Cost analysis per conversation
Here are real numbers from my latest support agent deployment:
| Component | Model | Cost per call | Calls per conversation | Total |
|---|---|---|---|---|
| Intent classification | Haiku | ₹0.03 | 3 | ₹0.09 |
| RAG retrieval | Embedding model | ₹0.005 | 3 | ₹0.015 |
| Response generation | Sonnet | ₹0.30 | 3 | ₹0.90 |
| Sentiment analysis | Haiku | ₹0.03 | 1 | ₹0.03 |
| Conversation summary | Haiku | ₹0.03 | 1 (every 3 turns) | ₹0.01 |
| Total per 3-turn conversation | ₹1.05 ($0.013) |
With Sonnet: ~₹1.05 per conversation. With Haiku throughout: ~₹0.15 per conversation.

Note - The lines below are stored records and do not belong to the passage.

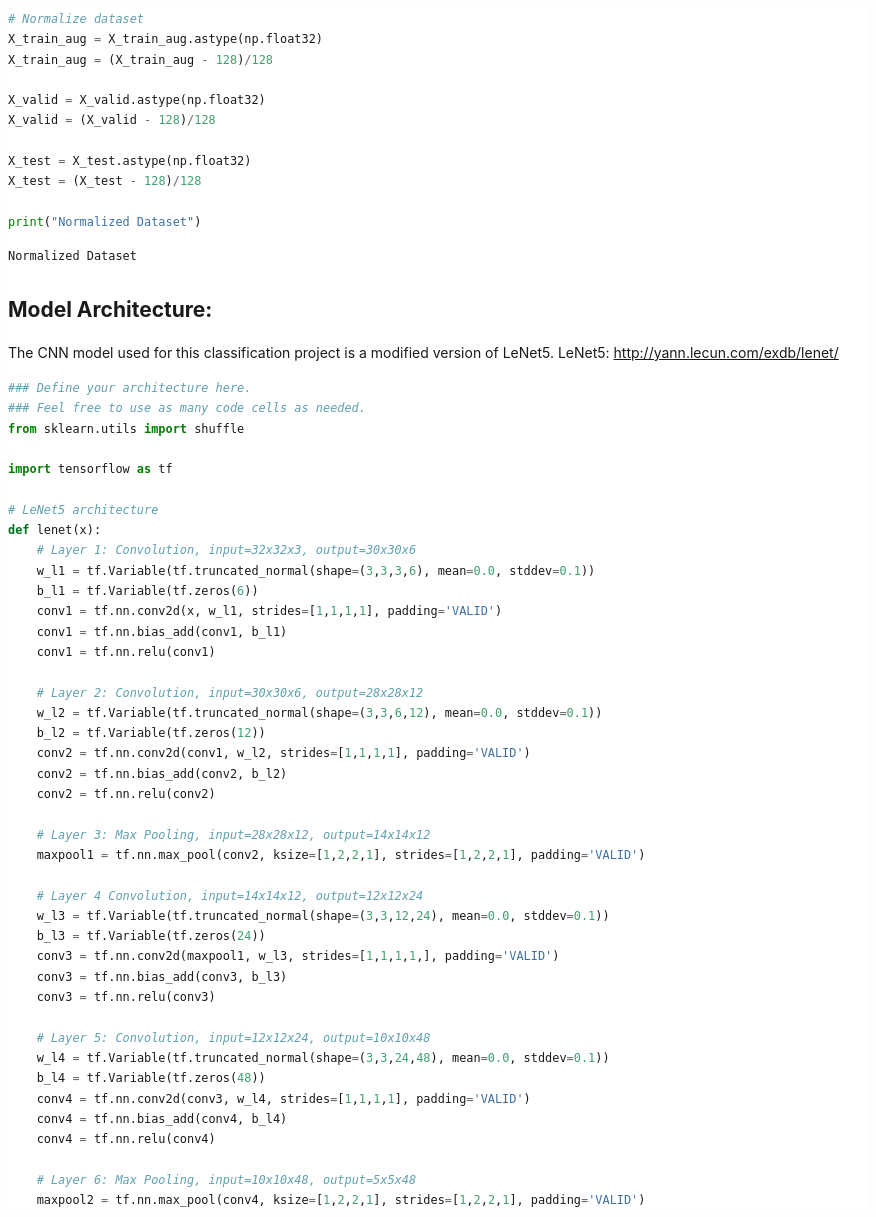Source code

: 
```python
# Normalize dataset
X_train_aug = X_train_aug.astype(np.float32)
X_train_aug = (X_train_aug - 128)/128

X_valid = X_valid.astype(np.float32)
X_valid = (X_valid - 128)/128

X_test = X_test.astype(np.float32)
X_test = (X_test - 128)/128

print("Normalized Dataset")
```

    Normalized Dataset


## Model Architecture:

The CNN model used for this classification project is a modified version of LeNet5.
LeNet5: http://yann.lecun.com/exdb/lenet/


```python
### Define your architecture here.
### Feel free to use as many code cells as needed.
from sklearn.utils import shuffle

import tensorflow as tf

# LeNet5 architecture
def lenet(x):
    # Layer 1: Convolution, input=32x32x3, output=30x30x6
    w_l1 = tf.Variable(tf.truncated_normal(shape=(3,3,3,6), mean=0.0, stddev=0.1))
    b_l1 = tf.Variable(tf.zeros(6))
    conv1 = tf.nn.conv2d(x, w_l1, strides=[1,1,1,1], padding='VALID')
    conv1 = tf.nn.bias_add(conv1, b_l1)
    conv1 = tf.nn.relu(conv1)
    
    # Layer 2: Convolution, input=30x30x6, output=28x28x12
    w_l2 = tf.Variable(tf.truncated_normal(shape=(3,3,6,12), mean=0.0, stddev=0.1))
    b_l2 = tf.Variable(tf.zeros(12))
    conv2 = tf.nn.conv2d(conv1, w_l2, strides=[1,1,1,1], padding='VALID')
    conv2 = tf.nn.bias_add(conv2, b_l2)
    conv2 = tf.nn.relu(conv2)
    
    # Layer 3: Max Pooling, input=28x28x12, output=14x14x12
    maxpool1 = tf.nn.max_pool(conv2, ksize=[1,2,2,1], strides=[1,2,2,1], padding='VALID')
    
    # Layer 4 Convolution, input=14x14x12, output=12x12x24
    w_l3 = tf.Variable(tf.truncated_normal(shape=(3,3,12,24), mean=0.0, stddev=0.1))
    b_l3 = tf.Variable(tf.zeros(24))
    conv3 = tf.nn.conv2d(maxpool1, w_l3, strides=[1,1,1,1,], padding='VALID')
    conv3 = tf.nn.bias_add(conv3, b_l3)
    conv3 = tf.nn.relu(conv3)
    
    # Layer 5: Convolution, input=12x12x24, output=10x10x48
    w_l4 = tf.Variable(tf.truncated_normal(shape=(3,3,24,48), mean=0.0, stddev=0.1))
    b_l4 = tf.Variable(tf.zeros(48))
    conv4 = tf.nn.conv2d(conv3, w_l4, strides=[1,1,1,1], padding='VALID')
    conv4 = tf.nn.bias_add(conv4, b_l4)
    conv4 = tf.nn.relu(conv4)
    
    # Layer 6: Max Pooling, input=10x10x48, output=5x5x48
    maxpool2 = tf.nn.max_pool(conv4, ksize=[1,2,2,1], strides=[1,2,2,1], padding='VALID')
```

For 500 conversations/month: ₹525 with Sonnet, ₹75 with Haiku.
The choice depends on your complexity. Technical support needs Sonnet for accurate troubleshooting. General questions can use Haiku.
Common failure modes
1. Overconfidence (most common)
The agent retrieves a partially relevant document and fills in the gaps with hallucinated details. The user gets a confident-sounding wrong answer.
Fix: Add a “I don’t know” fallback. If confidence is below 0.7, the agent says “I’m not sure about this, let me connect you with someone who can help” instead of guessing.
2. Context bleed
The agent remembers information from a previous conversation in the same session and applies it incorrectly.
Fix: Clear the conversation summary when the intent changes completely (e.g., from “billing” to “technical”).
3. Documentation gap
The user asks about a feature or scenario that isn’t documented. The agent has nothing relevant to retrieve.
Fix: Monitor retrieval failure rates. If RAG returns nothing relevant for >10% of queries, you need better documentation.
4. Escalation fatigue
The agent escalates too easily, overwhelming the human support team.
Fix: Track your escalation rate and aim for 10-15%. If it’s higher, loosen your escalation triggers or improve your RAG.
Related: AI agent error handling patterns — retry strategies, fallback behaviors, and graceful degradation for production agents.
Also: AI agent cost optimization: 10 tips to reduce your LLM bill — keeping agent costs under control.
The architecture above looks complex, but version one is just the classification + RAG + response pipeline. Skip the escalation logic, sentiment analysis, and conversation summarizer. Add those in version two after you see where the agent actually fails. Every pattern I've shared was added in response to a real failure, not in anticipation of one.